Nell of Shorne Mills - Page 67/354

He turned on his elbow and gazed at the jetty and the cottages which

straggled up from it in the narrow ravine to the heights above, to the

unique and quaint village upon which the still hot sun was shining as

the boat danced toward it.

"No. I shan't find it difficult to remember--or regret."

He stifled a sigh. A sigh rose to her lips also, but she checked it, and

forced a smile.

"One does not break one's arm every day, and it is not easy to forget

that," she said; "and yet, I dare say you will remember Shorne Mills. I

don't think you will see many prettier places. Isn't it quite lovely

this evening, with the sun shining on the cliffs and making old

Brownie's windows glitter--like--like the diamonds in mamma's bracelet?"

She laughed with a girlish mischievousness, and ran on rapidly, as if

she must talk, as if a pause were to be averted as a peril.

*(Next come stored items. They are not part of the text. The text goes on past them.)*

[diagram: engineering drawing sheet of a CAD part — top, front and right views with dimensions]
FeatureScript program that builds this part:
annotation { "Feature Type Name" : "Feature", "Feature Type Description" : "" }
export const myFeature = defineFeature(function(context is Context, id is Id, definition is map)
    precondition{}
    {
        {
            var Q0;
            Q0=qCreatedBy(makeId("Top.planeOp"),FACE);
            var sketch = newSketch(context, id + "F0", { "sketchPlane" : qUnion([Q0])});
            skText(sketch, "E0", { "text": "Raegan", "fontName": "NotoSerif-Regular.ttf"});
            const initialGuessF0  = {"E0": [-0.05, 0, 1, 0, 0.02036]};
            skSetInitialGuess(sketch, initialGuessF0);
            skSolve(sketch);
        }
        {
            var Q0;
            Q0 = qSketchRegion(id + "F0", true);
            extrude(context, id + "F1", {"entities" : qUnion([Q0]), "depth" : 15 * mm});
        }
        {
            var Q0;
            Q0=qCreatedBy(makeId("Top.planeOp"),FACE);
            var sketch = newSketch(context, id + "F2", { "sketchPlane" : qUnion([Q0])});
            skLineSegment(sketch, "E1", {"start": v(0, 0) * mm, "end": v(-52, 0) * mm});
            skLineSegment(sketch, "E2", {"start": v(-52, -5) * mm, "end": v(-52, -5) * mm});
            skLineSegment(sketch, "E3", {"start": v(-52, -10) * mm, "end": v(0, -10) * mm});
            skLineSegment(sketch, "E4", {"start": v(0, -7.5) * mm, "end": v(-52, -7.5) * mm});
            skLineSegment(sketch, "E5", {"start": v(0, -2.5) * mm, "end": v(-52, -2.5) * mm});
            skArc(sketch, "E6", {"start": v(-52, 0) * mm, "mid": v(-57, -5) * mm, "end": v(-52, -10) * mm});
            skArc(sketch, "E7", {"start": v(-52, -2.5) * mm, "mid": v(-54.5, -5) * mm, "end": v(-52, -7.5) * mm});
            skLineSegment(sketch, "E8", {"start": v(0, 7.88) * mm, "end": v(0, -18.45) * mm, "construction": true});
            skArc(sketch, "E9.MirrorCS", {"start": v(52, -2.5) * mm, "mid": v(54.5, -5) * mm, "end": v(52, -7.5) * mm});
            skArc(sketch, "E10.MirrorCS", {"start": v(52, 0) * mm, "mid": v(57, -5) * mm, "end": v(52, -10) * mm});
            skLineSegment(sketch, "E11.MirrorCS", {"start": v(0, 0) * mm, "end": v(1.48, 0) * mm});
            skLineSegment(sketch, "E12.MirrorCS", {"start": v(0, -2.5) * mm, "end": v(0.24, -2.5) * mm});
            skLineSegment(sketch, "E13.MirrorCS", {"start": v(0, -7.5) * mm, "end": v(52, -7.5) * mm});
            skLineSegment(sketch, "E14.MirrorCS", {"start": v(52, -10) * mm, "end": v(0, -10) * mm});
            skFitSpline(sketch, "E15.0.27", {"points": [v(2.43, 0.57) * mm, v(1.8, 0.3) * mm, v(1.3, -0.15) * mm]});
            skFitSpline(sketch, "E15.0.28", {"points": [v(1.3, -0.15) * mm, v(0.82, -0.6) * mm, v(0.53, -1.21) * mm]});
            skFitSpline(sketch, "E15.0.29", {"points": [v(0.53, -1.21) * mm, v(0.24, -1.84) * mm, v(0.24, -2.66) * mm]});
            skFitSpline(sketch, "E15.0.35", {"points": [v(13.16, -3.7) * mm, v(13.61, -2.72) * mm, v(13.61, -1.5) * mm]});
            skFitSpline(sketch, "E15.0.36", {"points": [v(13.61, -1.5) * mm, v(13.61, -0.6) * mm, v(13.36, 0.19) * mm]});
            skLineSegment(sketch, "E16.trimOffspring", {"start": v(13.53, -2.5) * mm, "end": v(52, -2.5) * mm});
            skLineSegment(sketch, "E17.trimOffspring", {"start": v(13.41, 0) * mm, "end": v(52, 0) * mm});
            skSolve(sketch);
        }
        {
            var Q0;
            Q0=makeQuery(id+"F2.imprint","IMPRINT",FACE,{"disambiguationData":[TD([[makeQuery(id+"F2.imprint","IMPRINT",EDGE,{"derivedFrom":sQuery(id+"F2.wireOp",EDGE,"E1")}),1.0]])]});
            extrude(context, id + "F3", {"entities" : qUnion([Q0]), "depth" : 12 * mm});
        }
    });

"I've heard people say that there is only one other place in the world

like it--Cintra, in Portugal, isn't it?"

He nodded. He was gazing at the picturesque little place, the human

nests stuck like white stones in the cleft of the cliffs; and something

more than the beauty of Shorne Mills was stirring, almost oppressing,

his heart. He had stayed at, and departed from, many a place as

beautiful in other ways as this, and had left it with some little

regret, perhaps, but never with the dull, aching feeling such as weighed

upon him this evening.

"And at night it's lovelier still," went on Nell cheerfully, after a

snatch of song, just sung under her breath, to show how happy and free

from care she was at that moment. "To sail in on the tide of an autumn

evening when the lights have been lit, and every cottage looks like a

lantern; and the blue haze hangs over the village, and the children's

voices come floating over the water as if through a mist; then, on

nights like that, the sea is all phosphorescent, and the boat leaves a

line of silvery light in its wake; and one seems to have all the world

to oneself----"

She stopped suddenly and sighed unconsciously. Was she thinking that,

when that autumn night came, and Drake Vernon was not with her, she

would indeed have all the world to herself, and that all the world is

all the nicer when one has a companion? He lowered his eyes to her face.

"That was a pretty picture," he said, in a low voice. "I shall think of

that--wherever I may be in the autumn."